**What you should do**: Keep each line of the material that includes "other", and leave out the rest.

**Data for analysis**:

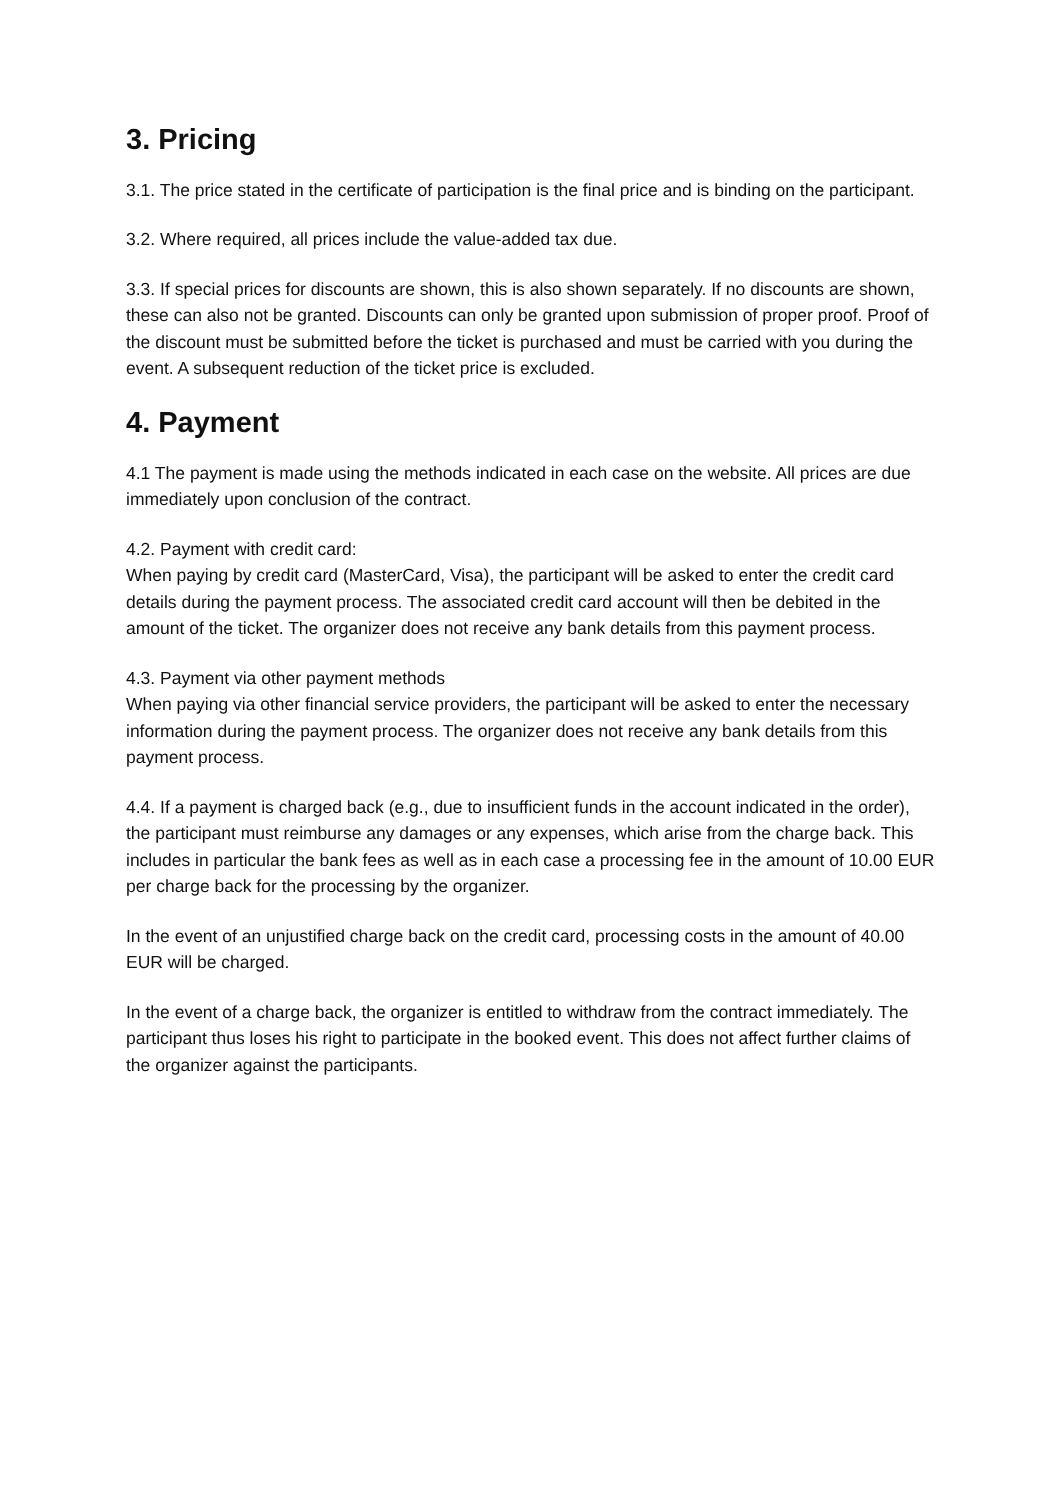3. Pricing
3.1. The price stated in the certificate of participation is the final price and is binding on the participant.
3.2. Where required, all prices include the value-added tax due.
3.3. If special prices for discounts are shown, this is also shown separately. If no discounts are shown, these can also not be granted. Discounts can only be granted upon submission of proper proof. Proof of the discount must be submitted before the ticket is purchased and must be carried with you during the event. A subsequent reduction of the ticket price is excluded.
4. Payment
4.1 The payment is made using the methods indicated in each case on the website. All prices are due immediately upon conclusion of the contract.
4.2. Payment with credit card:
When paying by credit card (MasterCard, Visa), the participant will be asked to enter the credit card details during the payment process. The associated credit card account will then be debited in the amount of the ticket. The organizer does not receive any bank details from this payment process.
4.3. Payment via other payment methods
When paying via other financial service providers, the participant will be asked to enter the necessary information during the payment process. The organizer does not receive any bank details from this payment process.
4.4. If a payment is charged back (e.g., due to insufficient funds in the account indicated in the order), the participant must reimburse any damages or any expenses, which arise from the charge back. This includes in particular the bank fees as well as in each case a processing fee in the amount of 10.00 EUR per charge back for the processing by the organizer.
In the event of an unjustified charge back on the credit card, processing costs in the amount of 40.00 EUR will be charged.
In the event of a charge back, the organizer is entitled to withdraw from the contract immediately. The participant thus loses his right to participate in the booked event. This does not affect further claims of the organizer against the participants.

**Solution to this problem**:
4.3. Payment via other payment methods
When paying via other financial service providers, the participant will be asked to enter the necessary information during the payment process. The organizer does not receive any bank details from this payment process.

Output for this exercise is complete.